**EXERCISE INSTRUCTIONS**
Copy out all of the data below, putting "division" in place of each "phylum" and changing nothing else. Leave the pictures out.

**WORKING DATA**
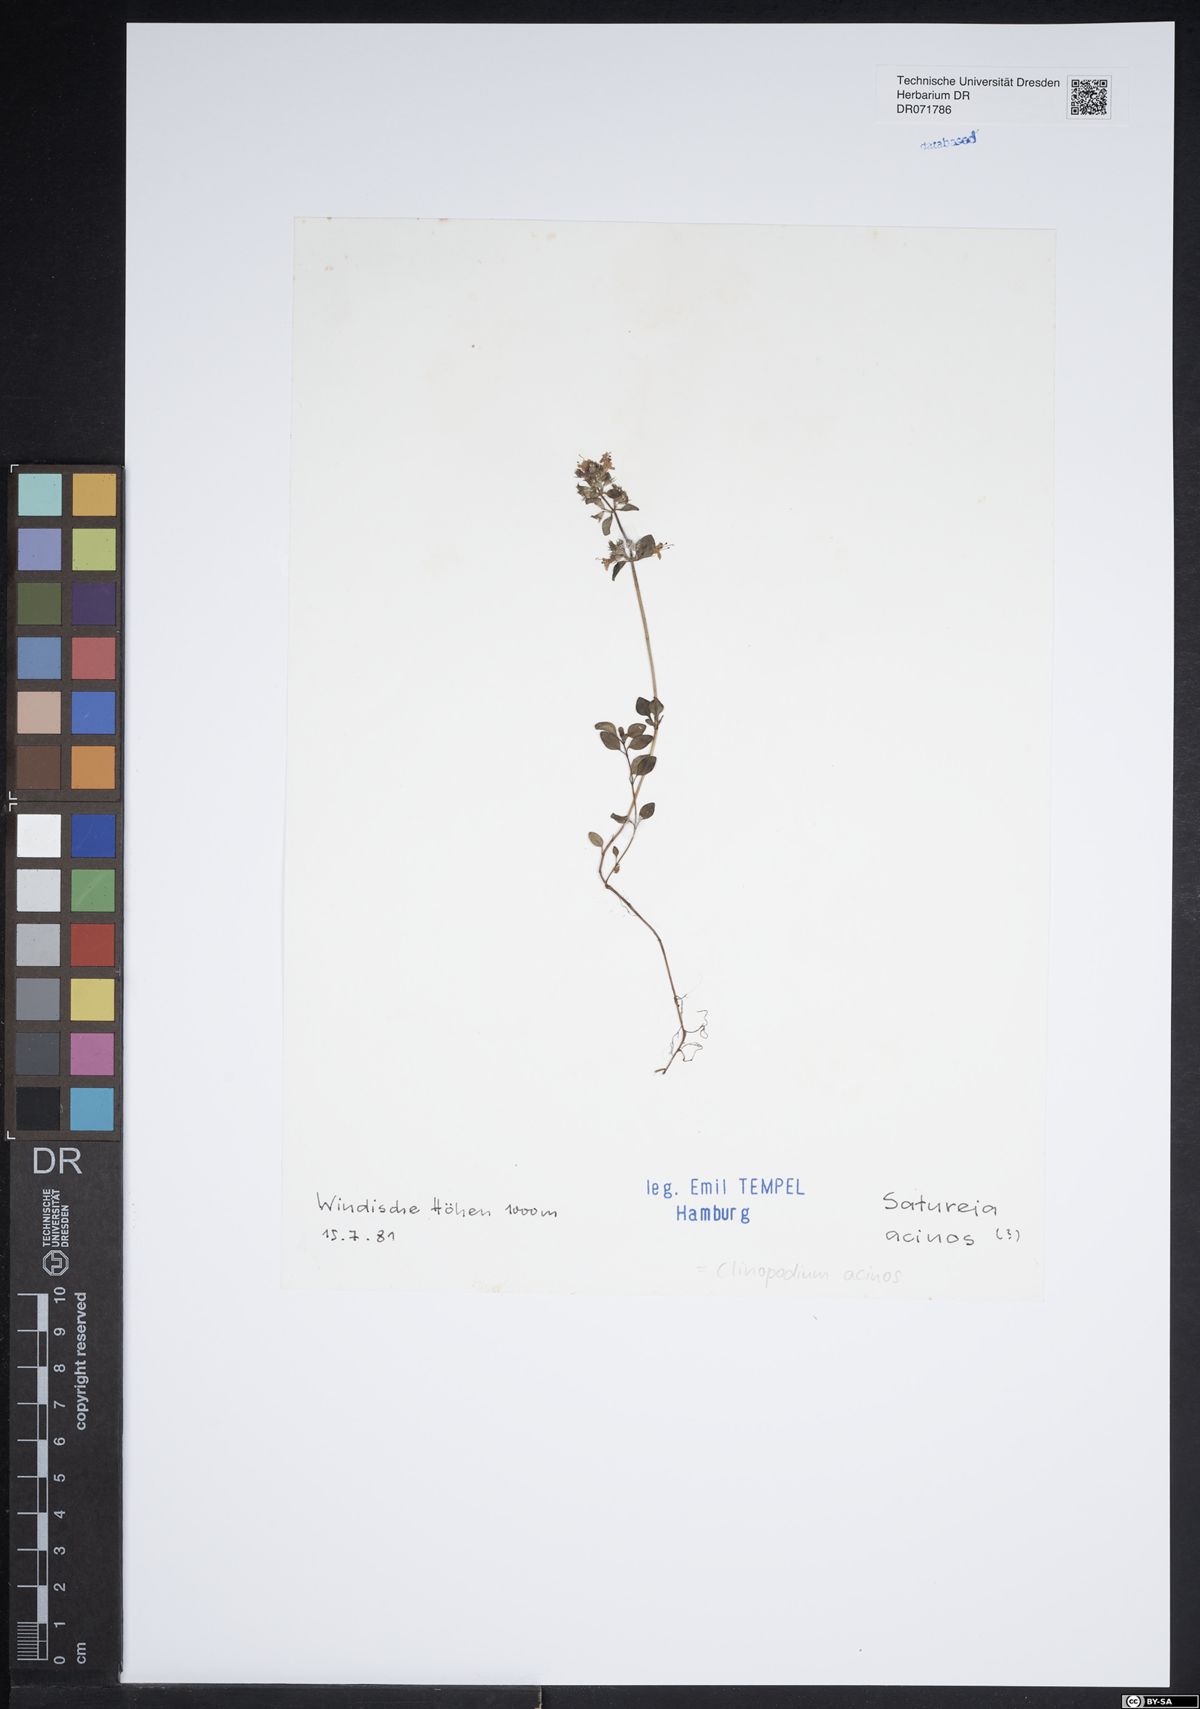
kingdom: Plantae
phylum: Tracheophyta
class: Magnoliopsida
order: Lamiales
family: Lamiaceae
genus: Clinopodium
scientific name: Clinopodium acinos
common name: Basil thyme
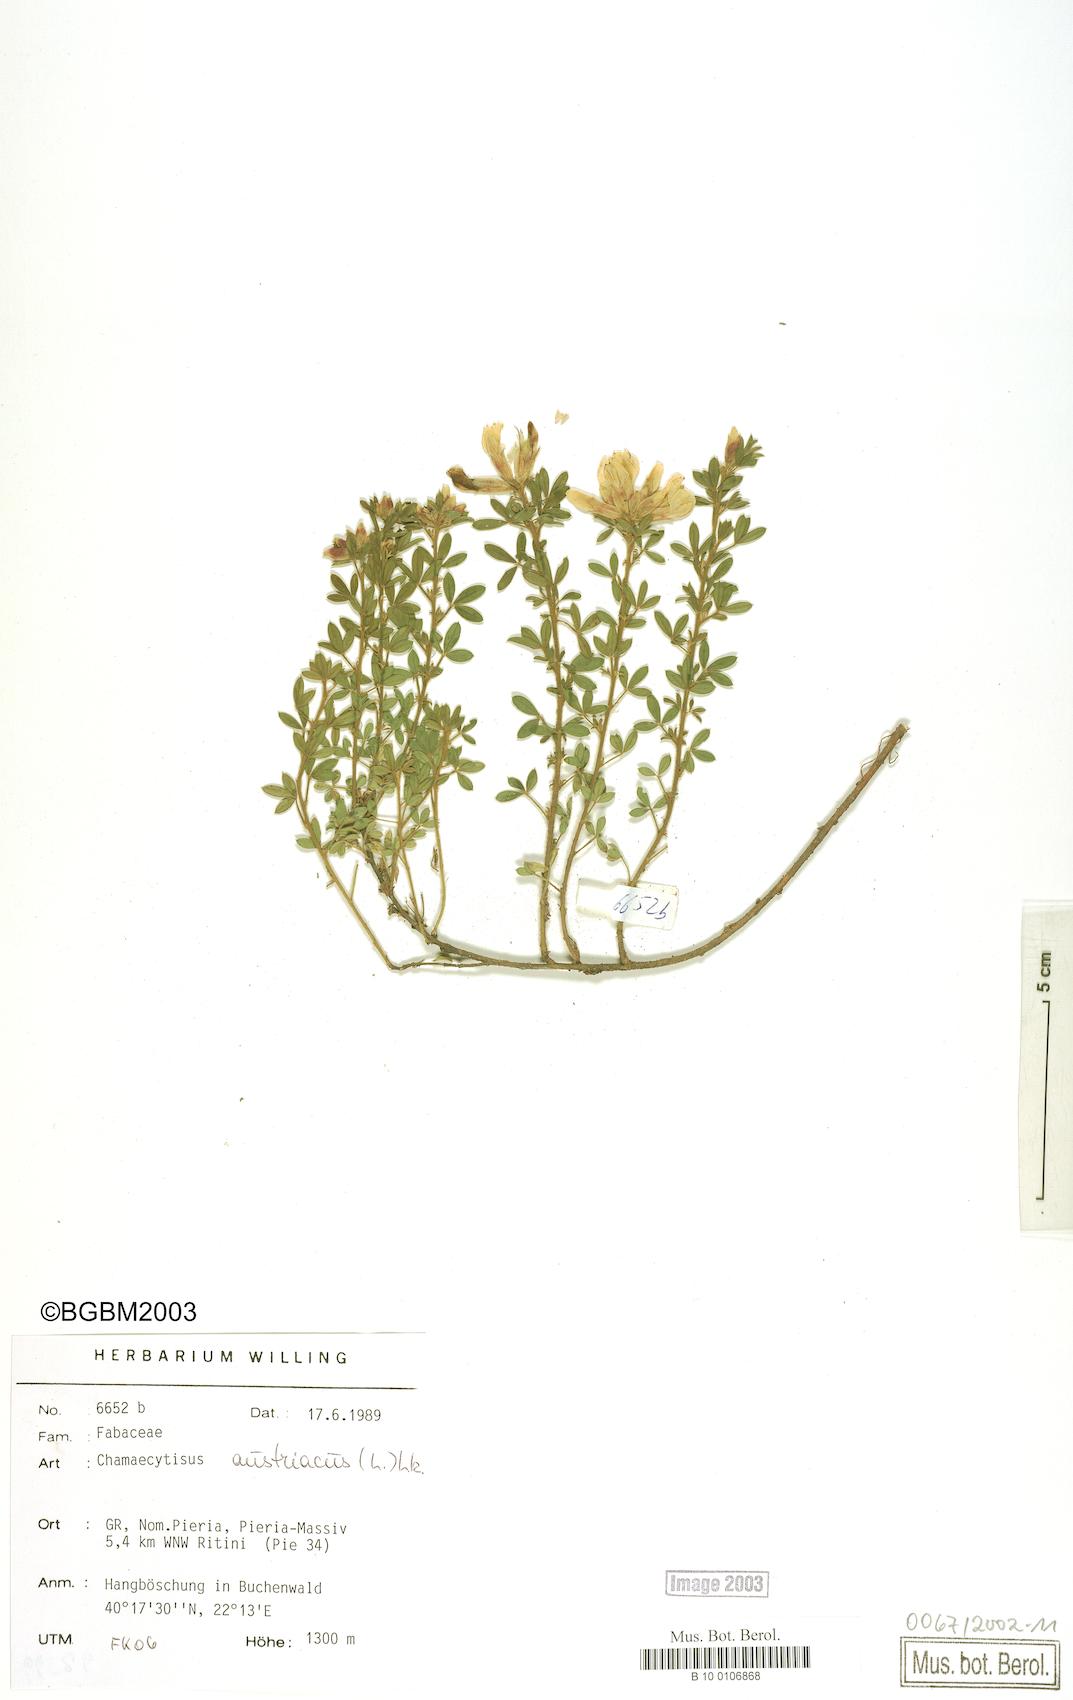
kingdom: Plantae
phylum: Tracheophyta
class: Magnoliopsida
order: Fabales
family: Fabaceae
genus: Chamaecytisus
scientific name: Chamaecytisus austriacus
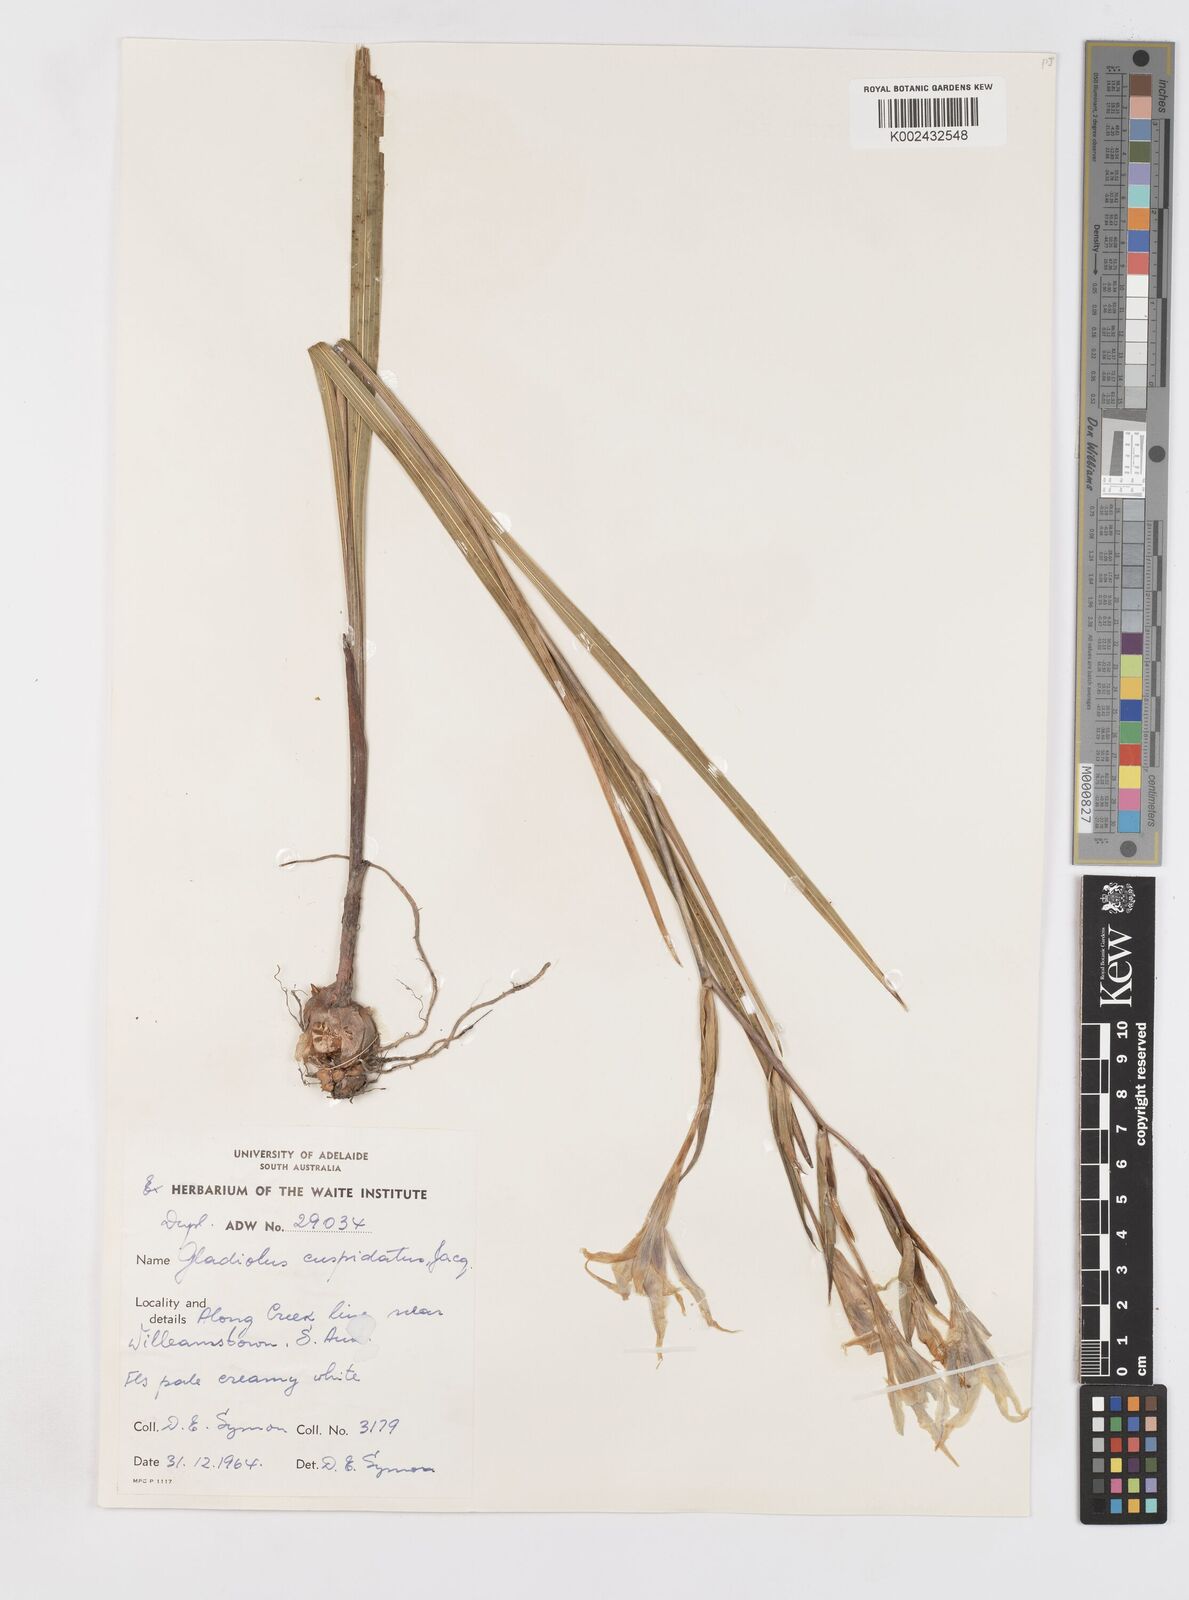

**RESULT FOR THIS TASK**
kingdom: Plantae
division: Tracheophyta
class: Magnoliopsida
order: Lamiales
family: Lamiaceae
genus: Clinopodium
scientific name: Clinopodium acinos
common name: Basil thyme
kingdom: Plantae
division: Tracheophyta
class: Magnoliopsida
order: Fabales
family: Fabaceae
genus: Chamaecytisus
scientific name: Chamaecytisus austriacus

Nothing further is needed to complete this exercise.